The Michigan State Injuries

Posted by on March 28, 2014

Michigan State opened the preseason ranked number two in the country. They ended the season as the second most common champion in ESPN brackets. That isn’t exactly out of the ordinary, but consider MSU’s road to March. After a January 21st win vs. Indiana, the Spartans didn’t win two games in a row until the conference tournament (going 5-7 in that time).

Analysts have been quick to point out the injuries Tom Izzo has been forced to deal with. Still, Michigan State hasn’t exactly performed like the second best team in the country even when healthy. On KenPom (which weights recent games heavier – where MSU was at full strength) the Spartans are ranked eighth in the country.

At full strength (and probably even at half strength), Michigan State is very good on offense. However, MSU is currently just 40th in adjusted defensive efficiency. That is Izzo’s worst defensive ranking since 2006.
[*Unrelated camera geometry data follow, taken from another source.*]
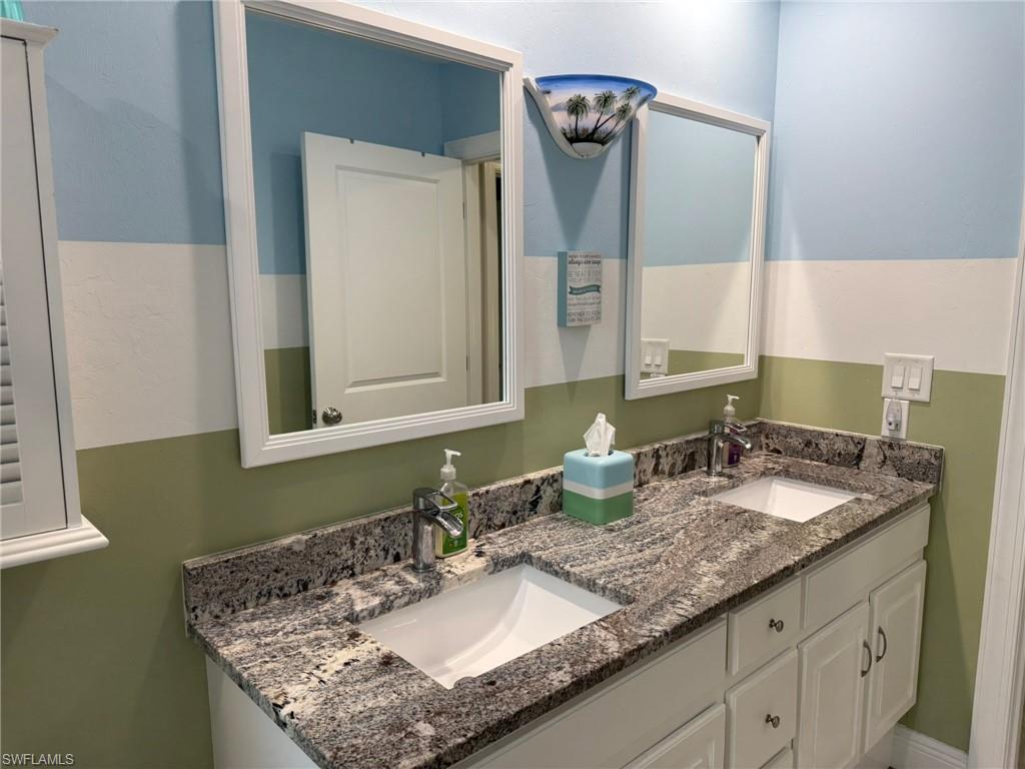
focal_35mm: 24
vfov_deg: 56.8
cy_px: 384
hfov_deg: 71.6
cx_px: 512
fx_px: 711
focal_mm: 6.76
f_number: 1.78
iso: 125
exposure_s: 1/120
Michigan State has played 17 games this season with at least one player out of Harris, Payne, Appling, and Dawson out. In those games, Michigan State has been 12.3 points per 100 possession better than the NCAA average on offense and 12.0 points per 100 possessions better than the NCAA average on defense (adjusted for opponent).

In the 19 games with all four players active, MSU’s offense has improved to 14.1 points per 100 possession above average. However, the defense has largely stayed the same (10.0).

Despite the tempo-free stats, it should be noted Michigan State is currently a 2-point favorite tonight in Vegas against Virginia. Michigan State players were often eased back into action, which helps support the idea that the team is currently playing their best basketball. Still, even during the current five game winning streak Michigan State’s defense has only been very good in one game (Michigan). In the NCAA tournament, Harvard and Delaware were both able to score more than a point per possession against the healthy Spartans.

Below is a look at Michigan State’s efficiency by injury. It shows their efficiency depending on the availability of Harris, Payne, Appling, and Dawson for each game. (Note: This is different than on/off court splits.) Sample size is very small, but take a look at the chart below:

MSU Efficiency by Injury
 
We can’t take too much from any individual “unit” due to sample size, but there are a two major notes from above:

  1. MSU has been a different defensive team with Branden Dawson on the floor.  The team struggled on defense in every instance where Dawson was out. Dawson is extremely good at not picking up fouls while still being one of the team’s best shot blockers.
  2. MSU has been a different offensive team with both Harris and Payne on the floor. That’s no surprise, but it’s still nice to see the numbers back it up. Regardless of Appling or Dawson’s health, MSU never struggled on the offensive end with both Harris and Payne available.